AWS, Microsoft, and Google Cloud all reported quarterly revenue and earnings numbers Wednesday that beat Wall Street's already-lofty expectations for their performance, and even the threat caused by another war in another place doesn't seem to be having any effect on their plans for the future. "We’ve never seen a technology grow as rapidly as AI," Amazon CEO Andy Jassy said on its earnings call.
The Big Three don't plan to hold on to their winnings for very long; each company plans to increase the amount they're spending on capital expenditures over the rest of the year, above and beyond the incredible amounts they'd already planned. Data centers are getting harder and harder to build thanks to energy shortages and mounting opposition from local communities, but that's not deterring any plans.
The real question at this point is how much revenue growth can be attributed to real enterprise demand for cloud provider services, as opposed to demand from the frontier model companies for cloud servers to train their models using money given to them by the cloud providers. Real momentum is building behind AI agents, but it's a little too early to tell how that interest is turning into dollars.
The thing about booms is that they tend to go bust, and it's really starting to look like high-end enterprise AI is about to get a lot more expensive.

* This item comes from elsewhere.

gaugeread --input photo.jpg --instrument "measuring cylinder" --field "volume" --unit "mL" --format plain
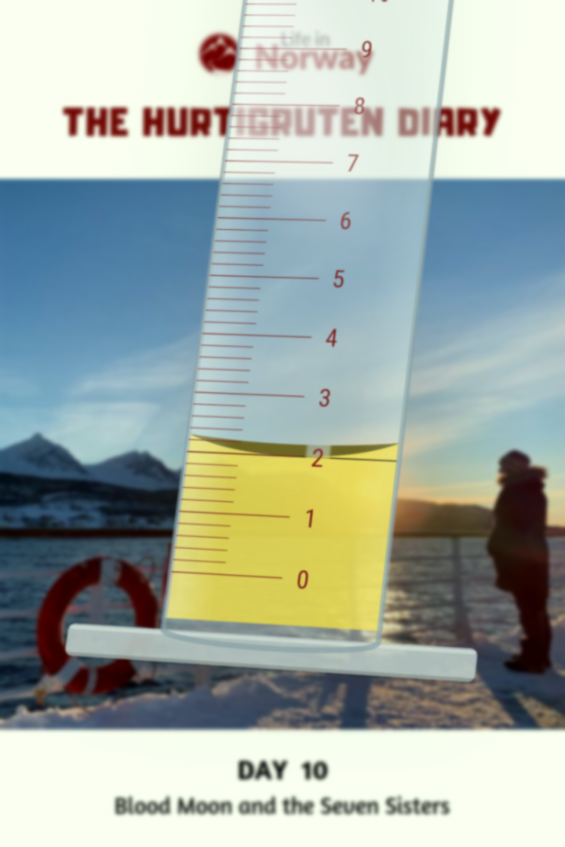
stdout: 2 mL
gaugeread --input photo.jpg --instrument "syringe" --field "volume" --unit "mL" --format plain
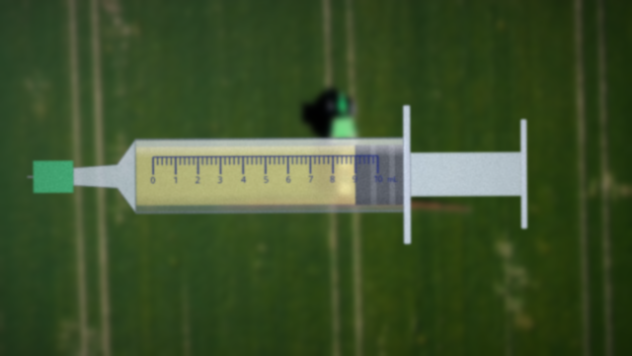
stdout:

Countless software developers around the world rely on publicly available packages of code that allow them to move much faster than they could if they had to re-write all that code every time they build a new release, but it's getting rough out there, On the heels of several package-related supply-chain attacks over the last year, a new threat has surfaced that targets developers working with SAP applications.
Several security companies on Wednesday detected the publication of malicious packages that appeared to be SAP-approved code but actually installed malware on the computers of any developers who downloaded and installed those packages, according to Dark Reading. "The campaign leverages a multi-stage payload to harvest developer and CI/CD secrets across GitHub, npm, and major cloud providers, and exfiltrates the data via attacker-controlled GitHub repositories," Google's Wiz said in a blog post.

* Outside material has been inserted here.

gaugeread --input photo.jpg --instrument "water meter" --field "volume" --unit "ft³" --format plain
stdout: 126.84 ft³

"The targeted packages sit in normal SAP development workflows," according to Aikido Security, which "makes this campaign small in package count but potentially high impact." The stolen credentials are automatically published to GitHub with the label "A Mini Shai-Hulud has Appeared," suggesting that the attackers spend too much time in Discord but are also probably related to the wave of Shai-Hulud (it's a Dune reference) attacks last year.
Jeanclaude Toma is the new CEO of Apricorn, joining the quantum-resistant storage company after tech leadership roles at Apace Systems.
Jeremy Bolton is the new chief commercial officer at OXIO, joining the telecom services provider after more than 20 years at Verizon.
Rashmi Garde is the new chief legal officer at Veeam, joining the backup and recovery service provider after helping Informatica merge with Salesforce.
Tracy Roccasalva is the new chief marketing officer at Hyland, joining the content management company after marketing leadership roles at Informatica and VMware.
Two committees in the U.S. House of Representatives sent letters to Cursor and Airbnb demanding to know more about their use of AI models developed in China, according to Semafor.
Atlassian beat Wall Street expectations and raised guidance for the full year, showing that at least some SaaS companies might still have legs in the AI era.